Methods In Phase 1 of the Veterans Affairs CSP 468 study, 255 PD patients were randomised to DBS surgery (n=121) or 6 months of BMT (n=134). For Phase 2, a total of 299 patients were randomised to STN (n=147) or GPi (n=152) DBS surgery. Patients were assessed serially with the Unified Parkinson's Disease Rating Scale Part I depression item, which queries for suicide ideation; additionally, both suicide behaviour adverse event data and proxy symptoms of increased suicide risk from the Parkinson's Disease Questionnaire (PDQ-39) and the Short Form Health Survey (SF-36) were collected.

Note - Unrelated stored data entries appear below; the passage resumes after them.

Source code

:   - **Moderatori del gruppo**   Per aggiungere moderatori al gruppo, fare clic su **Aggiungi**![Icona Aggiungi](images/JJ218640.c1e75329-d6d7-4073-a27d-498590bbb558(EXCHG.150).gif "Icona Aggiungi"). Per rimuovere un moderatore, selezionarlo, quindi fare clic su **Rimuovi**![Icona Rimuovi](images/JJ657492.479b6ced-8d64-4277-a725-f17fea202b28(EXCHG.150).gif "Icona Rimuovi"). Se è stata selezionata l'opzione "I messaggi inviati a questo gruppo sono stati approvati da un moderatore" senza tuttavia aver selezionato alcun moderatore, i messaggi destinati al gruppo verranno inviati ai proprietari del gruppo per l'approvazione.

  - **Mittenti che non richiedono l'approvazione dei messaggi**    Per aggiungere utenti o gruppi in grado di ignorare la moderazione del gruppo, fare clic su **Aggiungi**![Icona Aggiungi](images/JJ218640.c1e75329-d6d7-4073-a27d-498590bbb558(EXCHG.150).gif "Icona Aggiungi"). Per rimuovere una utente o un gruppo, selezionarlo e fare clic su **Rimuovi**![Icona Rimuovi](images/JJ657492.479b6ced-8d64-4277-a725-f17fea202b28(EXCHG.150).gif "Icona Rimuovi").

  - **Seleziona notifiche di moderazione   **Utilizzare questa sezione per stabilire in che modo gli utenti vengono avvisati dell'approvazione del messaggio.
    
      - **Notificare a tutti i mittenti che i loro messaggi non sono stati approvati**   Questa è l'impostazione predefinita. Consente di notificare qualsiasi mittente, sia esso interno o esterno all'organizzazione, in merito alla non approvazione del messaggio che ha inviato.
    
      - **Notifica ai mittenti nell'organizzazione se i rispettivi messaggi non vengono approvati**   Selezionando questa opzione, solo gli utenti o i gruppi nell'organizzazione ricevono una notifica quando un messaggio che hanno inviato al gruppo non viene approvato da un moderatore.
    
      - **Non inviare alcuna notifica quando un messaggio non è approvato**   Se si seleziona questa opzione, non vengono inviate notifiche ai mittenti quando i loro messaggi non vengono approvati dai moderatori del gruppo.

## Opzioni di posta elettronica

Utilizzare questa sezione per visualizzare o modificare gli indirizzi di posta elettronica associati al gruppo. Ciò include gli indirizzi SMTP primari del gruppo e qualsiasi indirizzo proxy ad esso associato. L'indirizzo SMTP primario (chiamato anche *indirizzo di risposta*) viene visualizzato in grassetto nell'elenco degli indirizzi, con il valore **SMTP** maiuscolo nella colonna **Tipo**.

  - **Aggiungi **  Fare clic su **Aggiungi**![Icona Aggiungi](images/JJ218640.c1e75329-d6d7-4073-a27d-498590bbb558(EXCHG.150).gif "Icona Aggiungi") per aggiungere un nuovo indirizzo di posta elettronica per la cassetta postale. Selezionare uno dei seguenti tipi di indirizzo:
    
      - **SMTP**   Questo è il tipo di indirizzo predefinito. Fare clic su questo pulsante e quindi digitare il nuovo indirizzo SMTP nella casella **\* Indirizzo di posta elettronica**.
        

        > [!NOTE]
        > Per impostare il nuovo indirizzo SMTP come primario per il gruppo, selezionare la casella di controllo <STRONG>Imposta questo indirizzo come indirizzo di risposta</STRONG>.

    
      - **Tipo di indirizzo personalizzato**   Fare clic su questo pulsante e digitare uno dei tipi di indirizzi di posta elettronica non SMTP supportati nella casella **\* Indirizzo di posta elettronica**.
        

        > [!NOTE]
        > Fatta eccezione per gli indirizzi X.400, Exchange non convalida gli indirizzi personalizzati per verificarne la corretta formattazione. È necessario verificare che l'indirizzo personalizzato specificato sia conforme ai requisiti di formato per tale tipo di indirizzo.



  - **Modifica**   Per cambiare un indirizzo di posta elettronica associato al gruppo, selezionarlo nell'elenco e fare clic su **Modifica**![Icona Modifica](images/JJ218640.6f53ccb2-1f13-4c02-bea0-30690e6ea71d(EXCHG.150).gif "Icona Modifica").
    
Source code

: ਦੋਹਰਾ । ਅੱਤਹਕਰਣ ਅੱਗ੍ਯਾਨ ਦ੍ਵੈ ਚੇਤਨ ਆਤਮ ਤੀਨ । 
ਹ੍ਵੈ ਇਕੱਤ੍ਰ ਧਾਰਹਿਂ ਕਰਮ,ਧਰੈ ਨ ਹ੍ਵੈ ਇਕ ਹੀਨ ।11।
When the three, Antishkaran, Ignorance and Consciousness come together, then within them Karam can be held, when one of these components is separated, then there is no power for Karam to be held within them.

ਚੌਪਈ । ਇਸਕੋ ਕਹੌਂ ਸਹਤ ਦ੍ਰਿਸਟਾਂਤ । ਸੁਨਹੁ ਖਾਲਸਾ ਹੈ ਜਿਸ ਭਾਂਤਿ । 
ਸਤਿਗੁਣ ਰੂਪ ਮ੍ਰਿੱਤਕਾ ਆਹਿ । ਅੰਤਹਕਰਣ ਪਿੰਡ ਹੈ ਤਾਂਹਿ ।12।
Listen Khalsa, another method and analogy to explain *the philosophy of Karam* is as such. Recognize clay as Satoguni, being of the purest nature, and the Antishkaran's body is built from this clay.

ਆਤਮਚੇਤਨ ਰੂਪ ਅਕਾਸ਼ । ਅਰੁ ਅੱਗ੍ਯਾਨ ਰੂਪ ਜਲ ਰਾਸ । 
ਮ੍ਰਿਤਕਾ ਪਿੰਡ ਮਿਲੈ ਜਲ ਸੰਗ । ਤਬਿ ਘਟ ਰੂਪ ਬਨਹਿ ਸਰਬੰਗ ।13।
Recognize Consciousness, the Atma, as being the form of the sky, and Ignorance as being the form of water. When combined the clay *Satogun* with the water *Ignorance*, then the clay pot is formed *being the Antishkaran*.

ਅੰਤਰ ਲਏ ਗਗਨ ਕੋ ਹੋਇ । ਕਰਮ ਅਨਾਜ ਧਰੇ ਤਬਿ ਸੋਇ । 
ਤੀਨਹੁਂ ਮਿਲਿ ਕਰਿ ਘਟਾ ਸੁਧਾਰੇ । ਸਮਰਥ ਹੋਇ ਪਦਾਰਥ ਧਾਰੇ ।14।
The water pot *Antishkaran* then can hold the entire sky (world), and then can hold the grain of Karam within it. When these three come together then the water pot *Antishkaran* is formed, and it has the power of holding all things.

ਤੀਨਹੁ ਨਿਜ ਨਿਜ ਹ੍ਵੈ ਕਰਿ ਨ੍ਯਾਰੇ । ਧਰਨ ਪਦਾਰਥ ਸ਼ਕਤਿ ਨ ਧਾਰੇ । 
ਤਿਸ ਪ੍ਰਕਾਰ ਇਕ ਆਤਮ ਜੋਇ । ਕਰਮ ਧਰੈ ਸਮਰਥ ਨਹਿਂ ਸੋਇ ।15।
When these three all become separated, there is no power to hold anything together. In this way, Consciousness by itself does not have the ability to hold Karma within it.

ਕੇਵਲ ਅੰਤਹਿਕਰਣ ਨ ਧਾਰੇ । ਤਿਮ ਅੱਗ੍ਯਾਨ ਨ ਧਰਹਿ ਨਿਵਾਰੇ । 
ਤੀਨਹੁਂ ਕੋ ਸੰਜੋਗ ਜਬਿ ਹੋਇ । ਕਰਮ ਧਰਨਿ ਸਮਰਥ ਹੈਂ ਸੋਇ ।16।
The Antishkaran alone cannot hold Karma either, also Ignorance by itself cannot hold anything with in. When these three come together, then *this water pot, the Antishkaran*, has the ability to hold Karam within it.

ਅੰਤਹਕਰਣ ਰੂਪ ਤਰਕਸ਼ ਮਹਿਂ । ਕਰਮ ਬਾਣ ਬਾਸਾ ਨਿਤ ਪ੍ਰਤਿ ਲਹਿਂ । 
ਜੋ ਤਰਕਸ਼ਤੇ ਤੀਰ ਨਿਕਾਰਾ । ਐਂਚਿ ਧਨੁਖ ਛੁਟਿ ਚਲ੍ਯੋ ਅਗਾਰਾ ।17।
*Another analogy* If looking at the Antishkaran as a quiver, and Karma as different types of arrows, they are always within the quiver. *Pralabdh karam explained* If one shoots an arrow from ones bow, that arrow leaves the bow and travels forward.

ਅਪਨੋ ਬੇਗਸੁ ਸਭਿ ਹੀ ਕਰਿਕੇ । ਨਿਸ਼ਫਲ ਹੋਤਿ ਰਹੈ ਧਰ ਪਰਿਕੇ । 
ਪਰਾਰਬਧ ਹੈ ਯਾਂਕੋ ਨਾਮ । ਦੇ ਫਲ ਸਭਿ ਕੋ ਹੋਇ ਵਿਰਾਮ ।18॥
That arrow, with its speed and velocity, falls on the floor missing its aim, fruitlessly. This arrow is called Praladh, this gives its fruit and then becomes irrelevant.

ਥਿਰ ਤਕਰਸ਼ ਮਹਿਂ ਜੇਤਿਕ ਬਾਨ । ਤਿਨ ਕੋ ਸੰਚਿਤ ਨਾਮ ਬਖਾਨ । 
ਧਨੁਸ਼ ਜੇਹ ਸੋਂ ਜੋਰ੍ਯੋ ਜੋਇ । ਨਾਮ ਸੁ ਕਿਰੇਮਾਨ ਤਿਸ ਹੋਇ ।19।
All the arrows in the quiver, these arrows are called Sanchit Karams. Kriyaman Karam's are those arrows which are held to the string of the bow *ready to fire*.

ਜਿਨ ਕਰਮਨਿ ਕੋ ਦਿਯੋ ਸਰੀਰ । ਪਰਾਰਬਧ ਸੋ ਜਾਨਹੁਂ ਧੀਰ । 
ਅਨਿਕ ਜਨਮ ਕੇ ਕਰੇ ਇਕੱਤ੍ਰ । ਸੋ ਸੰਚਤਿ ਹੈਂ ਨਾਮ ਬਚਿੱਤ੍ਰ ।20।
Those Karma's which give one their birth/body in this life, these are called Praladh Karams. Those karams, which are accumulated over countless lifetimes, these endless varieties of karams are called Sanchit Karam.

Results In Phase 1, no suicide behaviours were reported, and new-onset suicide ideation was rare (1.9% for DBS vs 0.9% for BMT; Fisher's exact p=0.61). Proxy symptoms of relevance to suicide ideation were similar in the two groups. Rates of suicide ideation at 6 months were similar for patients randomised to STN versus GPi DBS (1.5% vs 0.7%; Fisher's exact p=0.61), but several proxy symptoms were worse in the STN group.
Conclusions Results from the randomised, controlled phase of a DBS surgery study in PD patients do not support a direct association between DBS surgery and an increased risk for suicide ideation and behaviours.